PROVIDED PASSAGE »
-- Opening Marker --

Trial By Error: DecodeME Team Describes Study Sample; The Atlantic’s Ed Yong Covers PEM; STAT Busts NIH’s Stumbling Long Covid Efforts

By David Tuller, DrPH

Update: The post indicates that more than 17,000 people had submitted the DecodeME questionnaire. Actually, as of the most recent count this month, DecodeME has now received more than 23,000 questionnaires.

DecodeME paper finds ME/CFS severity linked to being female, being older and being sick longer

DecodeME is a high-profile genome-wide association study (GWAS) that is seeking to identify DNA differences between people with ME/CFS and those without it. To date, more than 17,000 people in the UK who report having been diagnosed with ME/CFS have submitted questionnaires; many have subsequently been asked for DNA samples. In a new paper posted at NIHR Open Research, the DecodeME team, which includes patients as well as academic investigators, has described characteristics of the study sample based on these questionnaires. (The project continues to seek participants.)

An initial draft of the paper was actually posted as a pre-print on NIHR Open Research earlier this year. (The site hosts research from Britain’s National Institute for Health and Care Research, which is a funder of the DecodeME project.) The investigators did not promote the findings, however, until two experts had peer-reviewed the paper and approved the final version. That process concluded this week.

-- Closing Marker --

[Stored data]

-- Opening Marker --

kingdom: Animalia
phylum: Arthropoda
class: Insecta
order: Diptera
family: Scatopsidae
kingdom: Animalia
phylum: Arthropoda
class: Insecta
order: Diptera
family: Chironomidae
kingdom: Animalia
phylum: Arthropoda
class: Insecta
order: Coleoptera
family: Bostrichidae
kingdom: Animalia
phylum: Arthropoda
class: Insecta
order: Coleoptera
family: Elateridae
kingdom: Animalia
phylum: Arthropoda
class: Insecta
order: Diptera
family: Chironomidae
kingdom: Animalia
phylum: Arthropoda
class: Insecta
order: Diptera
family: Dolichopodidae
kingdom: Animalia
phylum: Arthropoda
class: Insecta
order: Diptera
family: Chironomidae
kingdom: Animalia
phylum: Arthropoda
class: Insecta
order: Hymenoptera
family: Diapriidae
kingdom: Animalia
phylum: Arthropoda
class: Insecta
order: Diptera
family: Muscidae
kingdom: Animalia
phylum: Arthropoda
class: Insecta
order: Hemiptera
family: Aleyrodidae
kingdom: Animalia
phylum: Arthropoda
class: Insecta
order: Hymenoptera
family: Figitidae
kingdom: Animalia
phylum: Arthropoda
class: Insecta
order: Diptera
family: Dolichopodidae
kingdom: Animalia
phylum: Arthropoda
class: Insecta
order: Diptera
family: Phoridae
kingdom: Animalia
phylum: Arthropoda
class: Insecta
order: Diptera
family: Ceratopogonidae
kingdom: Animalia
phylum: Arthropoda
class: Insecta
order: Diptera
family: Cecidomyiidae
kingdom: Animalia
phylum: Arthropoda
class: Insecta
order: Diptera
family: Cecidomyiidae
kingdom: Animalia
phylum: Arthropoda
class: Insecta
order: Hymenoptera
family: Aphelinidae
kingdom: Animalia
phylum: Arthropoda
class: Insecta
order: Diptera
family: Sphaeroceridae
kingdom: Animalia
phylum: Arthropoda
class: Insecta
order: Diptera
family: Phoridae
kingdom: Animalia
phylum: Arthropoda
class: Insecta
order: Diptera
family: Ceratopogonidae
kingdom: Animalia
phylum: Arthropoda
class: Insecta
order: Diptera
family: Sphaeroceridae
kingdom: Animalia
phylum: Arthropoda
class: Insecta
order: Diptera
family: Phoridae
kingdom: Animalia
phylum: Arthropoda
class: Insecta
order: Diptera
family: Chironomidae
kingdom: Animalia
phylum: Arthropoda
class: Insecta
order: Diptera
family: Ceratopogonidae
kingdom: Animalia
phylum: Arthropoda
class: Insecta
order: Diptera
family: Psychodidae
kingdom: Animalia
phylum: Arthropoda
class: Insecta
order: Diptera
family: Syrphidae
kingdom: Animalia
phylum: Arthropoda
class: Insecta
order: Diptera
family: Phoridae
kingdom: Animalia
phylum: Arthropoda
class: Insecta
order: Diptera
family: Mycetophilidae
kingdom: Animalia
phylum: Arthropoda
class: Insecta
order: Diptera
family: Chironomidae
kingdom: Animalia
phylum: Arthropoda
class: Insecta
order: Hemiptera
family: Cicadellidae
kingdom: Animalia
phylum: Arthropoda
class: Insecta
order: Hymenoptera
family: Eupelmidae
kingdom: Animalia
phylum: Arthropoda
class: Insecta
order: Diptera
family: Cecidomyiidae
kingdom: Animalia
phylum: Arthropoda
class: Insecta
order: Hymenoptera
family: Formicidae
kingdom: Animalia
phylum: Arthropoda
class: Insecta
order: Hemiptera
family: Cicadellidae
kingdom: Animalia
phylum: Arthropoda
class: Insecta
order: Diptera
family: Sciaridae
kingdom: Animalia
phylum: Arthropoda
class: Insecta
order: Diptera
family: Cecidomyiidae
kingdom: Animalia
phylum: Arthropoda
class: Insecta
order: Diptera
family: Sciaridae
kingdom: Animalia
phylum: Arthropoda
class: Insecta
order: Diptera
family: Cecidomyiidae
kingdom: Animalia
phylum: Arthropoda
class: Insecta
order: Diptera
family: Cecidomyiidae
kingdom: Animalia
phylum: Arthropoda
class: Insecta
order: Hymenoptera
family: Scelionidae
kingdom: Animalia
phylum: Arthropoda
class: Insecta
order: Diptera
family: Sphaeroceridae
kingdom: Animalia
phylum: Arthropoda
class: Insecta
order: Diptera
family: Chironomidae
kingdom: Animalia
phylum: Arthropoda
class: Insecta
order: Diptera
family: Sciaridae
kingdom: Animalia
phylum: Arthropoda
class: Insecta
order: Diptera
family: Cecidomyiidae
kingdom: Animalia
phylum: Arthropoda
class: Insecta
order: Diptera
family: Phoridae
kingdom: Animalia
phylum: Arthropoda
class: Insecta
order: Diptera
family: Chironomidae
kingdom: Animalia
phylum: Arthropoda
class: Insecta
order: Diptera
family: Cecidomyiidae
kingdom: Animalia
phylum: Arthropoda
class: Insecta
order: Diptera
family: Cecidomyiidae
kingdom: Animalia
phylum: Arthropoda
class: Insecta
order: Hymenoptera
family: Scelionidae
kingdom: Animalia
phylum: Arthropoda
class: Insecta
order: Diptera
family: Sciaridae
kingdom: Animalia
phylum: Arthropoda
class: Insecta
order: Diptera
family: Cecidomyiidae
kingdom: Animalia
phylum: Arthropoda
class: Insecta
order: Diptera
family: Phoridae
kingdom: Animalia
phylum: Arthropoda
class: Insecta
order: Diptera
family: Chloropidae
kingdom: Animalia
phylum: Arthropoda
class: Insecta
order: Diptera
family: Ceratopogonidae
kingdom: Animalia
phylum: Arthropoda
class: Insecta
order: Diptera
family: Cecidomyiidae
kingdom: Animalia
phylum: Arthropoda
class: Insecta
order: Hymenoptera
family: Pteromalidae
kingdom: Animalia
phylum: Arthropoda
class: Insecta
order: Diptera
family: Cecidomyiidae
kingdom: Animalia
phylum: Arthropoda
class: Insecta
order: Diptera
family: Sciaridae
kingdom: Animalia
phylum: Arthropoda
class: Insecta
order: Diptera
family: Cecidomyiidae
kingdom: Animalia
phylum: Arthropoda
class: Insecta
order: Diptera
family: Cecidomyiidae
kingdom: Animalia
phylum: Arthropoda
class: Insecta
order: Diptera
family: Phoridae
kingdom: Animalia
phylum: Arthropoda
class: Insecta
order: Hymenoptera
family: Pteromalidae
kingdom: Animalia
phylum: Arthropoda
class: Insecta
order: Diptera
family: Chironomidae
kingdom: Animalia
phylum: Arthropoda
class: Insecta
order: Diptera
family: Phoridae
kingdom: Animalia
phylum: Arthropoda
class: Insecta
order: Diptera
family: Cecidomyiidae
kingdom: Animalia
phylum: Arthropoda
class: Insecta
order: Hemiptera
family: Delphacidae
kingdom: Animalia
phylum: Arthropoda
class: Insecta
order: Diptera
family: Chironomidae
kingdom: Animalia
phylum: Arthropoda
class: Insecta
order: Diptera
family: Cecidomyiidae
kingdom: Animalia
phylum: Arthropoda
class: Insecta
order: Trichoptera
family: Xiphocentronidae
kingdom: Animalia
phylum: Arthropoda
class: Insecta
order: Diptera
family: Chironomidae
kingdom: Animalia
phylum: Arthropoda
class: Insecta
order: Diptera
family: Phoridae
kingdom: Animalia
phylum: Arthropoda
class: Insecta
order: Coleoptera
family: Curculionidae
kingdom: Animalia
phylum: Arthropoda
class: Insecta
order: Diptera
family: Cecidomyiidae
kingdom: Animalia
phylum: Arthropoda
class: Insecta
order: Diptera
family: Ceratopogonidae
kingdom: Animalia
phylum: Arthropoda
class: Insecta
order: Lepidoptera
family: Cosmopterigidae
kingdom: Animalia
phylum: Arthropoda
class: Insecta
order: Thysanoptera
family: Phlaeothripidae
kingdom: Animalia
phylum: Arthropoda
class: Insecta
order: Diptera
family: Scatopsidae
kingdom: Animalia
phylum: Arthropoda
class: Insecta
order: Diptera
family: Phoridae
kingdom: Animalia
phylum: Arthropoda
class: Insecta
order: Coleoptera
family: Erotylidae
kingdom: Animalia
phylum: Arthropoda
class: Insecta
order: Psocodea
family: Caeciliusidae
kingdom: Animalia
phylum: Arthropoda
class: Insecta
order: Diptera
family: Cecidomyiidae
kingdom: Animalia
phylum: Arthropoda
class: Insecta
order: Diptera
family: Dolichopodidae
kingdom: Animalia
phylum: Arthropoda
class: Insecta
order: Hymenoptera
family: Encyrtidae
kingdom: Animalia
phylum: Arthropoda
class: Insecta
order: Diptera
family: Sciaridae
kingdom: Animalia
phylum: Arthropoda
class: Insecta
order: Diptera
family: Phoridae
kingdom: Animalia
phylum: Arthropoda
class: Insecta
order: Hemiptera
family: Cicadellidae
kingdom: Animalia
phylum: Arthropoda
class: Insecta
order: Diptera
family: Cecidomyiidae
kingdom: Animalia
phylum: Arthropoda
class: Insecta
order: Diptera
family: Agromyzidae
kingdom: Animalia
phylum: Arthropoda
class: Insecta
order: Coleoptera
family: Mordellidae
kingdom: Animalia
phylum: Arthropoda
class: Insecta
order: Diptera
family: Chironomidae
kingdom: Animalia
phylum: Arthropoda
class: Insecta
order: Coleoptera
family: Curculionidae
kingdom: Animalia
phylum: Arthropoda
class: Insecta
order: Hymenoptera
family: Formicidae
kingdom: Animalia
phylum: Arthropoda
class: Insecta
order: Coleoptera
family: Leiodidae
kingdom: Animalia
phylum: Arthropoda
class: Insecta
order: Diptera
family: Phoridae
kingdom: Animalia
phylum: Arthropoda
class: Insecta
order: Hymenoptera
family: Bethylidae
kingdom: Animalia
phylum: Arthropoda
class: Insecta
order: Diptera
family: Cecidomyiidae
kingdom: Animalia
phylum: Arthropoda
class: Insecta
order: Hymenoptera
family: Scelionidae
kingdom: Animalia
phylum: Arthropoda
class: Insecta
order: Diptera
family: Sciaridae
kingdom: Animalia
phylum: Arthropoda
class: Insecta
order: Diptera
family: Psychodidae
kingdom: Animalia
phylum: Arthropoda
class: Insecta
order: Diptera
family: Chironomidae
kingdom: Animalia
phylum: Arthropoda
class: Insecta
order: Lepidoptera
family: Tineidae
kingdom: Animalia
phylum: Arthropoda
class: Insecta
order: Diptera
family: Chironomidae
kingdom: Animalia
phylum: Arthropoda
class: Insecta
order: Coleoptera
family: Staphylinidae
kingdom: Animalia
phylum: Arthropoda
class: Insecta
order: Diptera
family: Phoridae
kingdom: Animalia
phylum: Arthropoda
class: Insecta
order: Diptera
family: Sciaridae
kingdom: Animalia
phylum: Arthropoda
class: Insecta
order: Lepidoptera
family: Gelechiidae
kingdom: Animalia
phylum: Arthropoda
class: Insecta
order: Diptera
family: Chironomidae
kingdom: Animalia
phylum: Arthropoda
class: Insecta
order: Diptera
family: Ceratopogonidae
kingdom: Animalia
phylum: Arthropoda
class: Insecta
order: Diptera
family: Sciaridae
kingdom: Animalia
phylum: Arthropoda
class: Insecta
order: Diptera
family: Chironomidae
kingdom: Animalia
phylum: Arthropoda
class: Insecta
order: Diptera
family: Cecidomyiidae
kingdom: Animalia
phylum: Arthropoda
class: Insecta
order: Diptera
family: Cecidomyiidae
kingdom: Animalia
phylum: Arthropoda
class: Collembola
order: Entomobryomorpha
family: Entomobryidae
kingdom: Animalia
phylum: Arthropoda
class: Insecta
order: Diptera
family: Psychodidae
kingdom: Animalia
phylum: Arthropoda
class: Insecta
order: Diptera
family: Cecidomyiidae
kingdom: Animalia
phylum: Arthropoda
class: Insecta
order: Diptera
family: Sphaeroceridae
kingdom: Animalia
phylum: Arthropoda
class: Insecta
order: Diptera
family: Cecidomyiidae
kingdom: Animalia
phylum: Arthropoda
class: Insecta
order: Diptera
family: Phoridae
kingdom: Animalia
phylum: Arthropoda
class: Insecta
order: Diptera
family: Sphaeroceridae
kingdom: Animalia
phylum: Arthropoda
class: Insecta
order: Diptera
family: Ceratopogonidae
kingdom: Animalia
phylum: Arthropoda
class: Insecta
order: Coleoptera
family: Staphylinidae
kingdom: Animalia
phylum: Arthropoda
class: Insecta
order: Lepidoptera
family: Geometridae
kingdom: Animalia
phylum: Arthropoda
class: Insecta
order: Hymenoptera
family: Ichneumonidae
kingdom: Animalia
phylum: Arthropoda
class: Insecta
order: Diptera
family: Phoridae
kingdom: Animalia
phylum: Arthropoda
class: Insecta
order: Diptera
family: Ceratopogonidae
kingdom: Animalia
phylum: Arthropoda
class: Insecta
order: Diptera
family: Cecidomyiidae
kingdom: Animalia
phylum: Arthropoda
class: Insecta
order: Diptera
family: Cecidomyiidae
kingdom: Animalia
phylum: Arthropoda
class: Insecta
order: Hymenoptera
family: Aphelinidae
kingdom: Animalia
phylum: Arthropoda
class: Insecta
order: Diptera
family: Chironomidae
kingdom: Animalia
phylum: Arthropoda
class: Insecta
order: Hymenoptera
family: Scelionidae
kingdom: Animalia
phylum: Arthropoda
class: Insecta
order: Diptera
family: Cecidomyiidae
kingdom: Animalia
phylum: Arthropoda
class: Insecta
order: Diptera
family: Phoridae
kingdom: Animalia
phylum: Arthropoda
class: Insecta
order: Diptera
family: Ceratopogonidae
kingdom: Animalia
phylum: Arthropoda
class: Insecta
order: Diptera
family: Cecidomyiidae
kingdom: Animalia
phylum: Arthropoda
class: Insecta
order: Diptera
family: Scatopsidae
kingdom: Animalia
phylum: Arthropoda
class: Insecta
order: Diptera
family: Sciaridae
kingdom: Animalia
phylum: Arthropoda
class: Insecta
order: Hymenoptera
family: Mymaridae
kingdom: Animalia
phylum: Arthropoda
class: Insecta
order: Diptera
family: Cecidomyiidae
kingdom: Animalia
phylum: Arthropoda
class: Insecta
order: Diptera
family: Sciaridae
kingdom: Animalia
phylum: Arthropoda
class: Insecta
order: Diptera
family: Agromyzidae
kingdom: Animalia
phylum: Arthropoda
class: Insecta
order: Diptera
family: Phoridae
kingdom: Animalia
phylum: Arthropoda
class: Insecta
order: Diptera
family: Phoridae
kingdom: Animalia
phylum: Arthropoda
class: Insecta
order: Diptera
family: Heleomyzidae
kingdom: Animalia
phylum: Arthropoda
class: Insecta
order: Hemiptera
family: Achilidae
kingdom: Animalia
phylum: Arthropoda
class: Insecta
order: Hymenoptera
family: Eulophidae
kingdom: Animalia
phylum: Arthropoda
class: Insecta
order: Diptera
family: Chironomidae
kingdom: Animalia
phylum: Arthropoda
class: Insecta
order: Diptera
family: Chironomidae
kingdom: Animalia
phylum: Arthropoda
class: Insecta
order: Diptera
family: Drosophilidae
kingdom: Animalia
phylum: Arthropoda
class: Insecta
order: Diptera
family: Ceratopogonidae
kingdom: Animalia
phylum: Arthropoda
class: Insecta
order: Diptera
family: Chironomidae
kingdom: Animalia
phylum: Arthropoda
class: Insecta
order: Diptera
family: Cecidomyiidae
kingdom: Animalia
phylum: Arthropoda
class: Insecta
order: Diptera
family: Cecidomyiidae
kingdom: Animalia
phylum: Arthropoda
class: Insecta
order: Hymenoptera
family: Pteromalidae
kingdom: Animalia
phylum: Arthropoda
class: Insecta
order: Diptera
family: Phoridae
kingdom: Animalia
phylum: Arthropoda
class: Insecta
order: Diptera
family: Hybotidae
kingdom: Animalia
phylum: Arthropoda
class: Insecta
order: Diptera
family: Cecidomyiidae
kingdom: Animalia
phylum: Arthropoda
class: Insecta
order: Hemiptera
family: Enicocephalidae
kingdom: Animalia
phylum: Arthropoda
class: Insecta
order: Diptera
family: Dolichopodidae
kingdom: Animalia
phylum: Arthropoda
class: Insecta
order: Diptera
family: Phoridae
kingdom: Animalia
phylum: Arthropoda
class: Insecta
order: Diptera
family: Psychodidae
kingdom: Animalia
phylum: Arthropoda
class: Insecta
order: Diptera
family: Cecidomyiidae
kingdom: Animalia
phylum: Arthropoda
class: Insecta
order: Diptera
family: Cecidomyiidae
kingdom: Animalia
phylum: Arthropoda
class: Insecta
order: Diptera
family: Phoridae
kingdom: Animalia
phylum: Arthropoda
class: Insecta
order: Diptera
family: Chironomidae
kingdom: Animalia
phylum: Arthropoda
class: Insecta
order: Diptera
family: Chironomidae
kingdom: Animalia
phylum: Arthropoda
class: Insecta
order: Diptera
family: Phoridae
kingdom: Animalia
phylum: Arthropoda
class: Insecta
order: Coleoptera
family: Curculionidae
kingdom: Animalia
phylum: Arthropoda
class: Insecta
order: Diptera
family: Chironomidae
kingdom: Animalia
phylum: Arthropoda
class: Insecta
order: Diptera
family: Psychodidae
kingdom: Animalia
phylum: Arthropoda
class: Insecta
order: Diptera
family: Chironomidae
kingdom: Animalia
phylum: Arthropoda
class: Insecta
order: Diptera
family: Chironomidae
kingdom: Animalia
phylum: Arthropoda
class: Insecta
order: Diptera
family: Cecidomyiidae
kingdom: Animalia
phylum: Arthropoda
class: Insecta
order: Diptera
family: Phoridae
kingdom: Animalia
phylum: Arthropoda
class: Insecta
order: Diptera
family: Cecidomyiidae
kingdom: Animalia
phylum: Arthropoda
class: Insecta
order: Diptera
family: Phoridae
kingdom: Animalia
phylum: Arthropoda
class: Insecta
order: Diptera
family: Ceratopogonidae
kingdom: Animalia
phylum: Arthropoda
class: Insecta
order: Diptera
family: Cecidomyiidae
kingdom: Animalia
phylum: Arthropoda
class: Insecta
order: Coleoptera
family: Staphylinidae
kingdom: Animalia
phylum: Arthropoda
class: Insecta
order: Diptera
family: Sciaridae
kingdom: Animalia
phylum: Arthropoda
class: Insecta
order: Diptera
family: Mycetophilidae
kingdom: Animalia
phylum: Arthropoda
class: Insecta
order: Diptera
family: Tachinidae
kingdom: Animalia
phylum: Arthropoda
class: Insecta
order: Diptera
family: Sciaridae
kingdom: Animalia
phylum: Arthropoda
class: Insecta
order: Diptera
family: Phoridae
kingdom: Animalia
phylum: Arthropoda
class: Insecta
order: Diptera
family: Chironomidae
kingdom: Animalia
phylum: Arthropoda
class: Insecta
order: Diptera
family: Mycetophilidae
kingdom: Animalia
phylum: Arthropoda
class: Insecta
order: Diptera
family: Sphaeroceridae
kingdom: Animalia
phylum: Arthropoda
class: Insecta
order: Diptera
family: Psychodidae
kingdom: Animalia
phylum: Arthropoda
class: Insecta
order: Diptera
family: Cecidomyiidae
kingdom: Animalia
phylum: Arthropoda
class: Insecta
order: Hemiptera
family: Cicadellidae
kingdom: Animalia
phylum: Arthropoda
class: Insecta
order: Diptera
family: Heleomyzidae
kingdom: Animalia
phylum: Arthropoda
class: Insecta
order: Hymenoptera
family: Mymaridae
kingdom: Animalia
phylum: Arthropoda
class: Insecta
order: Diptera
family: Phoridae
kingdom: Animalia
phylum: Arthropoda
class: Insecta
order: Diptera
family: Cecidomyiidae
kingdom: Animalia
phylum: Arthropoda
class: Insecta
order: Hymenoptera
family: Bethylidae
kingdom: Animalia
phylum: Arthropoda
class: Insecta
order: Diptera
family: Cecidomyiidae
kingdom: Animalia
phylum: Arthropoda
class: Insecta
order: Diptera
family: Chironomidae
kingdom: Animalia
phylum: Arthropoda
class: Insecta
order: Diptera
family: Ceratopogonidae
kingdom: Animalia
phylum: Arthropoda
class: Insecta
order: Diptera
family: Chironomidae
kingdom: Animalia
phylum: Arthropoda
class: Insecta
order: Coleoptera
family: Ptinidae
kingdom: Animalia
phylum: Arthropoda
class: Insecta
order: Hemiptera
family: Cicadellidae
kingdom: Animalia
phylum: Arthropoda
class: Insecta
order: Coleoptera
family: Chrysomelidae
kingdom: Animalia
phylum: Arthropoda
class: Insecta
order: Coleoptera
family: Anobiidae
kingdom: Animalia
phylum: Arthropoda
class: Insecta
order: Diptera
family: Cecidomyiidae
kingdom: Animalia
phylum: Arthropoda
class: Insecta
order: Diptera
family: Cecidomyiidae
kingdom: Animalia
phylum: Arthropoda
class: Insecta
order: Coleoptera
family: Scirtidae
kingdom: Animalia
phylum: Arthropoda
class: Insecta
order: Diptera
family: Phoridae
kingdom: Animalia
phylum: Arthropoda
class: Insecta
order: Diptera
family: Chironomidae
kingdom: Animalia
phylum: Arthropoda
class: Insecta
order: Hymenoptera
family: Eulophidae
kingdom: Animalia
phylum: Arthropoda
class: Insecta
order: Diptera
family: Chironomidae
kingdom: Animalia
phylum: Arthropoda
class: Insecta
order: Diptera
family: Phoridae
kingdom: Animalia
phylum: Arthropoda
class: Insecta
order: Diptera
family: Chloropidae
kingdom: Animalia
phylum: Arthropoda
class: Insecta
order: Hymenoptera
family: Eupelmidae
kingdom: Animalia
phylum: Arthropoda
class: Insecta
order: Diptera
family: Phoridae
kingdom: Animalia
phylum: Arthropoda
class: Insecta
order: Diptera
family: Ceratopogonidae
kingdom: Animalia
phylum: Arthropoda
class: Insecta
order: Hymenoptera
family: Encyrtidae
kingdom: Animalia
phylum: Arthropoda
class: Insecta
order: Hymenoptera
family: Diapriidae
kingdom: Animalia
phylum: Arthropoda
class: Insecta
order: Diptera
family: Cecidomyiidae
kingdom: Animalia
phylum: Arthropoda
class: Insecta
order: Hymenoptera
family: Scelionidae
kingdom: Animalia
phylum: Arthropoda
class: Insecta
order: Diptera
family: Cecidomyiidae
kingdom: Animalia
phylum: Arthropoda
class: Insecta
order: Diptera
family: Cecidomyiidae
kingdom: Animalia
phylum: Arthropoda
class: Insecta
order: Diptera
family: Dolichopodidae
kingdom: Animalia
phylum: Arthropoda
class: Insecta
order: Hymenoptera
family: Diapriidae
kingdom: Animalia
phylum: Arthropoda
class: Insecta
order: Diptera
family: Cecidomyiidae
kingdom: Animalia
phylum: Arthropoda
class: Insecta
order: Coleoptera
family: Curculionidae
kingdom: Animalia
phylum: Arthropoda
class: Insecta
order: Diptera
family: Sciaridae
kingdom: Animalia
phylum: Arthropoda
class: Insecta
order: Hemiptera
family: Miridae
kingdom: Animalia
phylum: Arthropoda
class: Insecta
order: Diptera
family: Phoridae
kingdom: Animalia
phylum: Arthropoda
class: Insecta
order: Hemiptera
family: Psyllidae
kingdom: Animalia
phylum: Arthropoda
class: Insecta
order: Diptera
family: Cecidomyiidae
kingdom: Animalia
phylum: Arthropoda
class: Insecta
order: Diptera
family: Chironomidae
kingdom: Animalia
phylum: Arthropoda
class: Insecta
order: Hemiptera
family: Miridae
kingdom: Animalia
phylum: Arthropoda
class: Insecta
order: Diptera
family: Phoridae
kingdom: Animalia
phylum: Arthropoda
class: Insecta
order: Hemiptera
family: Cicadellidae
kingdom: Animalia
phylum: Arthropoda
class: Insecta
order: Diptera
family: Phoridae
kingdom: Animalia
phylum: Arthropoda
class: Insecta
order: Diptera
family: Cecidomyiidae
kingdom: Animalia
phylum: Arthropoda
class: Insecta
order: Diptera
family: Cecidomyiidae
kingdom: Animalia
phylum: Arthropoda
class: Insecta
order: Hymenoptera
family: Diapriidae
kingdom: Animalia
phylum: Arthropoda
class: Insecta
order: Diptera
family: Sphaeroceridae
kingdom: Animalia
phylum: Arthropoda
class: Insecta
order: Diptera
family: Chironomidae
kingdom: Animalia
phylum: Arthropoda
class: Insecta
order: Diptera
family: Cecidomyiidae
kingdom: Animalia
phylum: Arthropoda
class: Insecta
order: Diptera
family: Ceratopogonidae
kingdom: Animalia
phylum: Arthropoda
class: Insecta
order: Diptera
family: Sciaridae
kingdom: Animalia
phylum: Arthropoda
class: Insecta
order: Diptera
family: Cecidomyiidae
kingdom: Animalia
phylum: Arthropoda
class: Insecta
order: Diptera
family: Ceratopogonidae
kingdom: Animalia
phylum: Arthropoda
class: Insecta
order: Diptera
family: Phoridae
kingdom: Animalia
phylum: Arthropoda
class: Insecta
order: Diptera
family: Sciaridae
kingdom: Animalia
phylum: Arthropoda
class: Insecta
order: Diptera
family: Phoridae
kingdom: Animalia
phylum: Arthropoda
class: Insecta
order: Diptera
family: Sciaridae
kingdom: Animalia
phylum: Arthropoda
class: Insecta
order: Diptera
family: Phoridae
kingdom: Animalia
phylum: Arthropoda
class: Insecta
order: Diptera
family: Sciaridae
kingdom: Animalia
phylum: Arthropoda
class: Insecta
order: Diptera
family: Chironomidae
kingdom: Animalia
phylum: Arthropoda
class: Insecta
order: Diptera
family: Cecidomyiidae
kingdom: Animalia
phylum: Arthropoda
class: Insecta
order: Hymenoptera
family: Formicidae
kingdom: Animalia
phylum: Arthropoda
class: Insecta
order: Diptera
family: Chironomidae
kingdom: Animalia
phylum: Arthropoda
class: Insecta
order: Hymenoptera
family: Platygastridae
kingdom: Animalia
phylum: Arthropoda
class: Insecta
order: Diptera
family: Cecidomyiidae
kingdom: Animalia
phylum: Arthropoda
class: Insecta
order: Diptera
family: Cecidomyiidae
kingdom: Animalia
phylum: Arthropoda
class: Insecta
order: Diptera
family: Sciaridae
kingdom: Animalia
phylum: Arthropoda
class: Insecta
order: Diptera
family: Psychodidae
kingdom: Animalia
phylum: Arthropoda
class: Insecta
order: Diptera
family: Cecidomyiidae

-- Closing Marker --

TASKS AND EXERCISES »
1. Answer these questions using the DecodeME post:
(a) According to the update, how many questionnaires has DecodeME now received?
(b) What three factors does the DecodeME paper link to ME/CFS severity?
(c) Whose research does NIHR Open Research host?
2. Set down the part of the DecodeME post that opens with the words containing "An initial draft" and closes with "concluded this week.".

SOLUTIONS FOR EACH TASK »
1.
(a) More than 23,000.
(b) Being female, being older and being sick longer.
(c) Britain's National Institute for Health and Care Research.

2.
An initial draft of the paper was actually posted as a pre-print on NIHR Open Research earlier this year. (The site hosts research from Britain’s National Institute for Health and Care Research, which is a funder of the DecodeME project.) The investigators did not promote the findings, however, until two experts had peer-reviewed the paper and approved the final version. That process concluded this week.